India's own earnings season beginning in July will show whether corporate India has navigated the energy cost shock. Companies that managed input costs and maintained margins will attract renewed FPI interest. Those that missed on earnings will face selling pressure regardless of macro conditions.
Risks to Monitor
The rotation toward AI-related markets in Taiwan and South Korea is not just a temporary trade. If global investors structurally increase allocations to East Asian markets at India's expense, FPI ownership in India could stabilise at a structurally lower level than historical averages. India would need to offer a clear re-rating catalyst to reverse that.
A further rupee depreciation would make India's equity returns in dollar terms worse even if nominal Nifty levels hold steady. For a foreign fund calculating returns in dollars, a flat Nifty alongside a 5% rupee depreciation produces a negative return. That arithmetic matters.
If domestic SIP inflows slow for any reason, perhaps due to a domestic economic shock or households pulling back on investments, the DII buffer that has been holding markets up would weaken precisely at the moment FPI selling has not yet reversed.
The 2026 FPI exodus is not a story about India losing its long-term investment case. It is a story about a difficult external environment colliding with elevated valuations at a bad moment. Whether that becomes a permanent re-rating or a temporary dip depends almost entirely on what happens to oil, the dollar, and the war.
Frequently Asked Questions
How much have FPIs sold in India in 2026?
FPIs pulled out approximately Rs 2.2 lakh crore (around USD 30.6 billion) from Indian equities by early June 2026, the largest annual outflow since India opened to foreign portfolio investment in 1993.
Why are FPIs selling Indian stocks in 2026?

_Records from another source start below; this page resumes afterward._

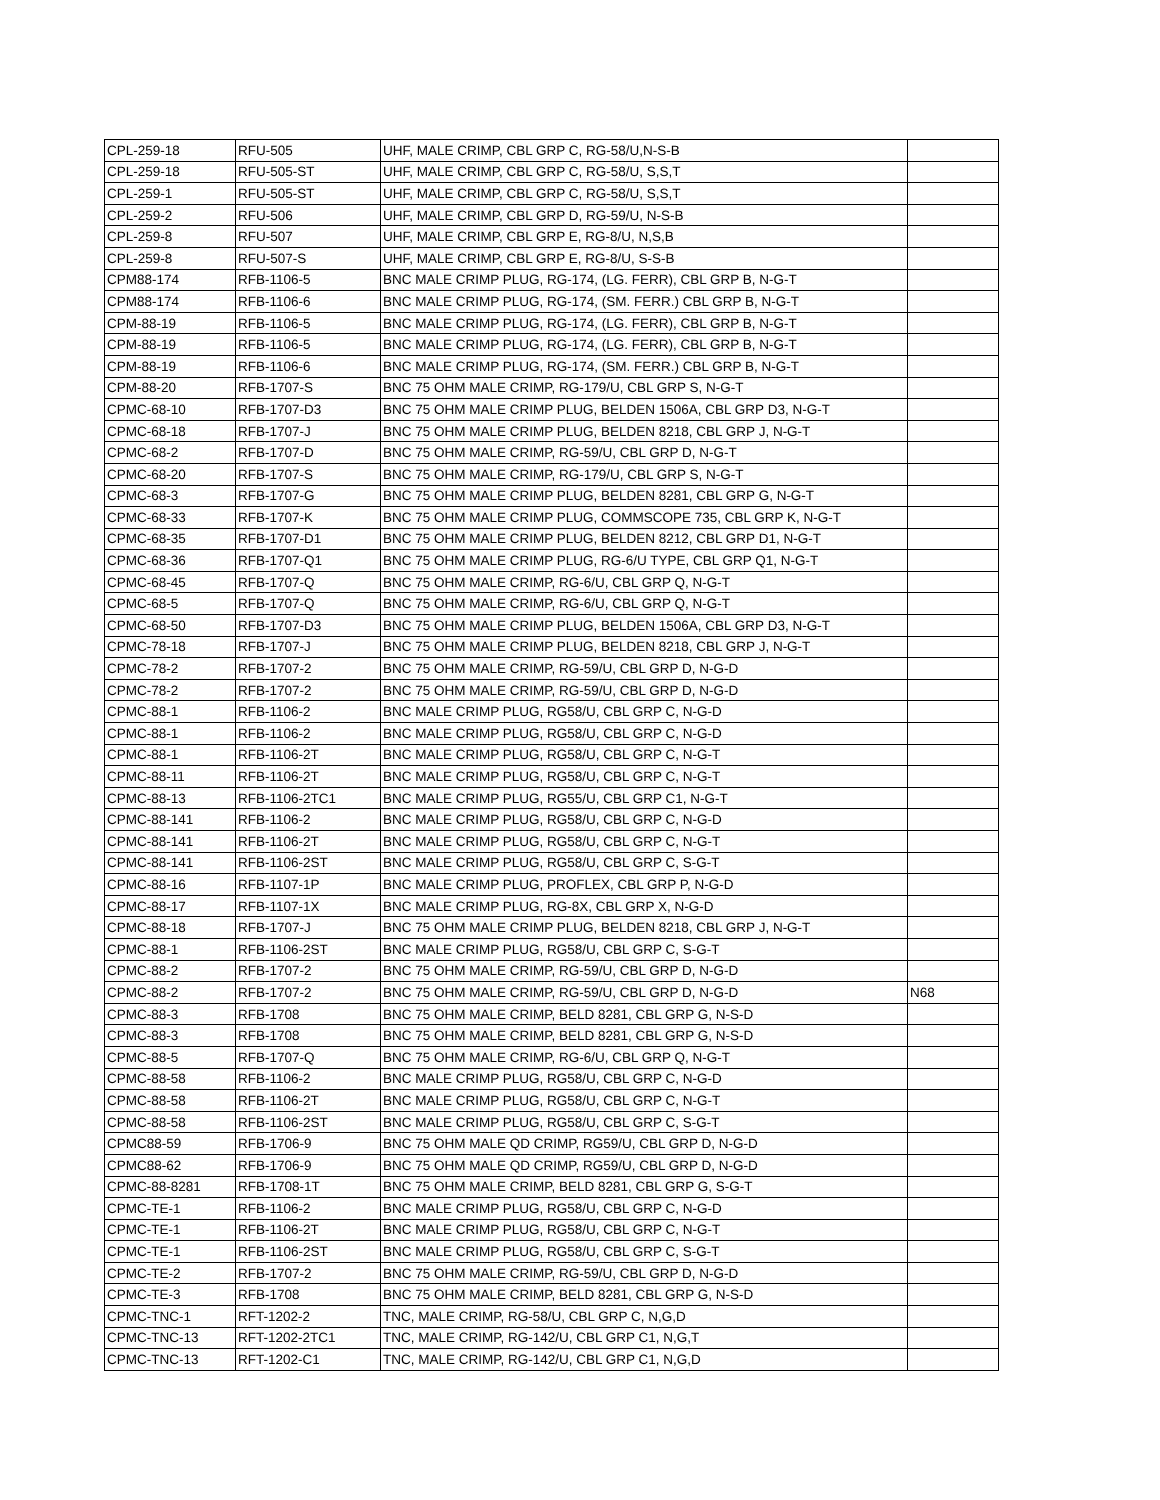| CPL-259-18 | RFU-505 | UHF, MALE CRIMP, CBL GRP C, RG-58/U,N-S-B | |
| CPL-259-18 | RFU-505-ST | UHF, MALE CRIMP, CBL GRP C, RG-58/U, S,S,T | |
| CPL-259-1 | RFU-505-ST | UHF, MALE CRIMP, CBL GRP C, RG-58/U, S,S,T | |
| CPL-259-2 | RFU-506 | UHF, MALE CRIMP, CBL GRP D, RG-59/U, N-S-B | |
| CPL-259-8 | RFU-507 | UHF, MALE CRIMP, CBL GRP E, RG-8/U, N,S,B | |
| CPL-259-8 | RFU-507-S | UHF, MALE CRIMP, CBL GRP E, RG-8/U, S-S-B | |
| CPM88-174 | RFB-1106-5 | BNC MALE CRIMP PLUG, RG-174, (LG. FERR), CBL GRP B, N-G-T | |
| CPM88-174 | RFB-1106-6 | BNC MALE CRIMP PLUG, RG-174, (SM. FERR.) CBL GRP B, N-G-T | |
| CPM-88-19 | RFB-1106-5 | BNC MALE CRIMP PLUG, RG-174, (LG. FERR), CBL GRP B, N-G-T | |
| CPM-88-19 | RFB-1106-5 | BNC MALE CRIMP PLUG, RG-174, (LG. FERR), CBL GRP B, N-G-T | |
| CPM-88-19 | RFB-1106-6 | BNC MALE CRIMP PLUG, RG-174, (SM. FERR.) CBL GRP B, N-G-T | |
| CPM-88-20 | RFB-1707-S | BNC 75 OHM MALE CRIMP, RG-179/U, CBL GRP S, N-G-T | |
| CPMC-68-10 | RFB-1707-D3 | BNC 75 OHM MALE CRIMP PLUG, BELDEN 1506A, CBL GRP D3, N-G-T | |
| CPMC-68-18 | RFB-1707-J | BNC 75 OHM MALE CRIMP PLUG, BELDEN 8218, CBL GRP J, N-G-T | |
| CPMC-68-2 | RFB-1707-D | BNC 75 OHM MALE CRIMP, RG-59/U, CBL GRP D, N-G-T | |
| CPMC-68-20 | RFB-1707-S | BNC 75 OHM MALE CRIMP, RG-179/U, CBL GRP S, N-G-T | |
| CPMC-68-3 | RFB-1707-G | BNC 75 OHM MALE CRIMP PLUG, BELDEN 8281, CBL GRP G, N-G-T | |
| CPMC-68-33 | RFB-1707-K | BNC 75 OHM MALE CRIMP PLUG, COMMSCOPE 735, CBL GRP K, N-G-T | |
| CPMC-68-35 | RFB-1707-D1 | BNC 75 OHM MALE CRIMP PLUG, BELDEN 8212, CBL GRP D1, N-G-T | |
| CPMC-68-36 | RFB-1707-Q1 | BNC 75 OHM MALE CRIMP PLUG, RG-6/U TYPE, CBL GRP Q1, N-G-T | |
| CPMC-68-45 | RFB-1707-Q | BNC 75 OHM MALE CRIMP, RG-6/U, CBL GRP Q, N-G-T | |
| CPMC-68-5 | RFB-1707-Q | BNC 75 OHM MALE CRIMP, RG-6/U, CBL GRP Q, N-G-T | |
| CPMC-68-50 | RFB-1707-D3 | BNC 75 OHM MALE CRIMP PLUG, BELDEN 1506A, CBL GRP D3, N-G-T | |
| CPMC-78-18 | RFB-1707-J | BNC 75 OHM MALE CRIMP PLUG, BELDEN 8218, CBL GRP J, N-G-T | |
| CPMC-78-2 | RFB-1707-2 | BNC 75 OHM MALE CRIMP, RG-59/U, CBL GRP D, N-G-D | |
| CPMC-78-2 | RFB-1707-2 | BNC 75 OHM MALE CRIMP, RG-59/U, CBL GRP D, N-G-D | |
| CPMC-88-1 | RFB-1106-2 | BNC MALE CRIMP PLUG, RG58/U, CBL GRP C, N-G-D | |
| CPMC-88-1 | RFB-1106-2 | BNC MALE CRIMP PLUG, RG58/U, CBL GRP C, N-G-D | |
| CPMC-88-1 | RFB-1106-2T | BNC MALE CRIMP PLUG, RG58/U, CBL GRP C, N-G-T | |
| CPMC-88-11 | RFB-1106-2T | BNC MALE CRIMP PLUG, RG58/U, CBL GRP C, N-G-T | |
| CPMC-88-13 | RFB-1106-2TC1 | BNC MALE CRIMP PLUG, RG55/U, CBL GRP C1, N-G-T | |
| CPMC-88-141 | RFB-1106-2 | BNC MALE CRIMP PLUG, RG58/U, CBL GRP C, N-G-D | |
| CPMC-88-141 | RFB-1106-2T | BNC MALE CRIMP PLUG, RG58/U, CBL GRP C, N-G-T | |
| CPMC-88-141 | RFB-1106-2ST | BNC MALE CRIMP PLUG, RG58/U, CBL GRP C, S-G-T | |
| CPMC-88-16 | RFB-1107-1P | BNC MALE CRIMP PLUG, PROFLEX, CBL GRP P, N-G-D | |
| CPMC-88-17 | RFB-1107-1X | BNC MALE CRIMP PLUG, RG-8X, CBL GRP X, N-G-D | |
| CPMC-88-18 | RFB-1707-J | BNC 75 OHM MALE CRIMP PLUG, BELDEN 8218, CBL GRP J, N-G-T | |
| CPMC-88-1 | RFB-1106-2ST | BNC MALE CRIMP PLUG, RG58/U, CBL GRP C, S-G-T | |
| CPMC-88-2 | RFB-1707-2 | BNC 75 OHM MALE CRIMP, RG-59/U, CBL GRP D, N-G-D | |
| CPMC-88-2 | RFB-1707-2 | BNC 75 OHM MALE CRIMP, RG-59/U, CBL GRP D, N-G-D | N68 |
| CPMC-88-3 | RFB-1708 | BNC 75 OHM MALE CRIMP, BELD 8281, CBL GRP G, N-S-D | |
| CPMC-88-3 | RFB-1708 | BNC 75 OHM MALE CRIMP, BELD 8281, CBL GRP G, N-S-D | |
| CPMC-88-5 | RFB-1707-Q | BNC 75 OHM MALE CRIMP, RG-6/U, CBL GRP Q, N-G-T | |
| CPMC-88-58 | RFB-1106-2 | BNC MALE CRIMP PLUG, RG58/U, CBL GRP C, N-G-D | |
| CPMC-88-58 | RFB-1106-2T | BNC MALE CRIMP PLUG, RG58/U, CBL GRP C, N-G-T | |
| CPMC-88-58 | RFB-1106-2ST | BNC MALE CRIMP PLUG, RG58/U, CBL GRP C, S-G-T | |
| CPMC88-59 | RFB-1706-9 | BNC 75 OHM MALE QD CRIMP, RG59/U, CBL GRP D, N-G-D | |
| CPMC88-62 | RFB-1706-9 | BNC 75 OHM MALE QD CRIMP, RG59/U, CBL GRP D, N-G-D | |
| CPMC-88-8281 | RFB-1708-1T | BNC 75 OHM MALE CRIMP, BELD 8281, CBL GRP G, S-G-T | |
| CPMC-TE-1 | RFB-1106-2 | BNC MALE CRIMP PLUG, RG58/U, CBL GRP C, N-G-D | |
| CPMC-TE-1 | RFB-1106-2T | BNC MALE CRIMP PLUG, RG58/U, CBL GRP C, N-G-T | |
| CPMC-TE-1 | RFB-1106-2ST | BNC MALE CRIMP PLUG, RG58/U, CBL GRP C, S-G-T | |
| CPMC-TE-2 | RFB-1707-2 | BNC 75 OHM MALE CRIMP, RG-59/U, CBL GRP D, N-G-D | |
| CPMC-TE-3 | RFB-1708 | BNC 75 OHM MALE CRIMP, BELD 8281, CBL GRP G, N-S-D | |
| CPMC-TNC-1 | RFT-1202-2 | TNC, MALE CRIMP, RG-58/U, CBL GRP C, N,G,D | |
| CPMC-TNC-13 | RFT-1202-2TC1 | TNC, MALE CRIMP, RG-142/U, CBL GRP C1, N,G,T | |
| CPMC-TNC-13 | RFT-1202-C1 | TNC, MALE CRIMP, RG-142/U, CBL GRP C1, N,G,D | |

The main drivers are the West Asia conflict raising crude oil prices, a strong US dollar attracting capital back to safe assets, elevated US bond yields, India's relatively high market valuations, and global capital rotating toward AI-linked opportunities in Taiwan and South Korea.
What has FPI selling done to their ownership in India?
FPI aggregate ownership dropped to a 14-year low of 14.7% by mid-2026. Domestic institutional investors now hold 18.9% of the market, surpassing FPIs for the first time in over a decade.
Have DIIs been buying as FPIs sell?
Yes. In May 2026, DIIs injected Rs 82,668 crore while FPIs pulled out Rs 55,963 crore. Monthly SIP contributions hit a record of around Rs 32,000 crore, giving domestic funds the firepower to absorb foreign selling and prevent a sharper market decline.
What does record FPI outflow mean for Nifty 50?
Record outflows have kept Nifty well below its September 2024 all-time high of 26,277. Strong DII buying has cushioned the fall. Markets are likely to remain in a range until a clear positive catalyst, such as a resolution to the West Asia conflict or a fall in crude oil prices, emerges to shift FPI sentiment.